My thoughts on animal shows…

imageA friend of mine recently asked me about my thoughts on animal shows featuring competitive breeds.  Here’s an adaptation of how I responded:

BREEDERS AREN’T GENERALLY BAD
Shows are generally breed specific.  I’m all for the appreciation of animals in any way possible in that I think we as a society have gotten away from the closeness that humans can have with them – even house pets.  And IN GENERAL – breeders are also staunch advocates for humane animal treatment and good shepherds of the species.  They usually strictly control breeding and manage their litters so that newborns are cared for appropriately and have good homes waiting for them.  The majority are exceptional stewards of animal ownership.  There’s always going to be exceptions but I’m not going to quibble about that matter here.

BREEDISM DISCOURAGES ADOPTION
The problem I have with shows & what one person I know referred to as breedism is that it implicitly communicates that breed purity is somehow better than mixed breeds.  This sort of mentality easily infects uneducated individuals and encourages people to “only like Persians” or be “exclusive to Siamese”.  I know that everyone has personal preferences and normally this wouldn’t be that big a deal however people are generally lazy when it comes to “getting what they want” and breedism encourages the easiest route to obtaining one’s “preferred breed” which involves animal PURCHASES as opposed to adoption.

AND WHY ADOPTION?
In Southern California, I’m repeatedly told that almost 9 out of every 10 animals in shelters are killed.  (Los Angeles Animal Services reports almost 5 out of every 10 are killed in shelters, but it’s purportedly really bad in the valley and rural inland areas)  It’s the ugly truth that most people either don’t know or choose to completely ignore when they buy an animal.  I just saw the most adorable affectionate 3-year-old Australian Shepherd at a shelter yesterday (I visit every other week) and it just tore me up that he wasn’t likely going to be around in 60 days if someone didn’t pick him up.  Meanwhile any family looking for a friendly pet would have loved to have had her.

SUMMARY
I’ll get off my soapbox but that’s basically it:  Shows aren’t inherently bad and breeders IN GENERAL aren’t bad.  But while they help cultivate an appreciation for a species, animal shows do encourage a mentality that I think distracts from adoption and I think that the situation is so desperately, DESPERATELY dire in Southern California that anything that deviates from animal adoption in Southern California is hard for me to support.

———–

A NOTE ABOUT PET STORES THAT SELL DOGS, CATS, & RABBITS
In case it hasn’t been said enough, pet stores that sell dogs, cats, and rabbits are almost always, always, ALWAYS SHEER EVIL.  And y’all know who you are.  Every pet store that sells dogs, cats, and other animals lie through their teeth and say they get their animals from “professional breeders” and none of them ever do once their origins are traced.  Every time you see them investigated, it’s discovered that they get their stock from kitty/puppy mills i.e. mass production engines with generally horrible inhumane living conditions. 

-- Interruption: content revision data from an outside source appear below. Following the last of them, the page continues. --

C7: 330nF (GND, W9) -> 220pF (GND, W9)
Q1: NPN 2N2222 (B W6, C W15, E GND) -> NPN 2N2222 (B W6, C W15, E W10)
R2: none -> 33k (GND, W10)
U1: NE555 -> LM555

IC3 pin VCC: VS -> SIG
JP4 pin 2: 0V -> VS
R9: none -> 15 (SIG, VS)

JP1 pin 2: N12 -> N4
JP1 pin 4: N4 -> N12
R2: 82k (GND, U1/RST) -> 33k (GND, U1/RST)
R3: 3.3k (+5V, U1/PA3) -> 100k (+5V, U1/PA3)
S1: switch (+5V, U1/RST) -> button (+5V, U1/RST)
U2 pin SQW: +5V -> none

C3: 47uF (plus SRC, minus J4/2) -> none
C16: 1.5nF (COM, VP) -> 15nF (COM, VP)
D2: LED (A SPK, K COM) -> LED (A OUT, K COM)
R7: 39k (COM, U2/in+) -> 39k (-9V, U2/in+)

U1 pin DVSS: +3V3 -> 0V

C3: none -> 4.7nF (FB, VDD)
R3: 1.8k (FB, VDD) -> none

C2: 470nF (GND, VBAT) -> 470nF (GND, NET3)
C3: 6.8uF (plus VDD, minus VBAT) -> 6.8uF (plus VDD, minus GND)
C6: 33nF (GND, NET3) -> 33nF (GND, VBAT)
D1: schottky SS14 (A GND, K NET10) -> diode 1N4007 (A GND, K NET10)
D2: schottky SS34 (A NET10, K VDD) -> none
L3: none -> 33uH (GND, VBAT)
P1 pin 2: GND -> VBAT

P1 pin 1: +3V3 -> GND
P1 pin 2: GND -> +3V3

It’s all about money:  For the pet stores, the profit margins are much better when buying from these awful “mills” because the overhead in properly caring for newborn animals is high with honorable, well-meaning breeders – hence the much higher prices they tend to charge.  Breeders, in my experience are usually orders of magnitude more expensive than pet stores because they use good food, have quality living conditions, provide vaccinations & veterinary care, etc.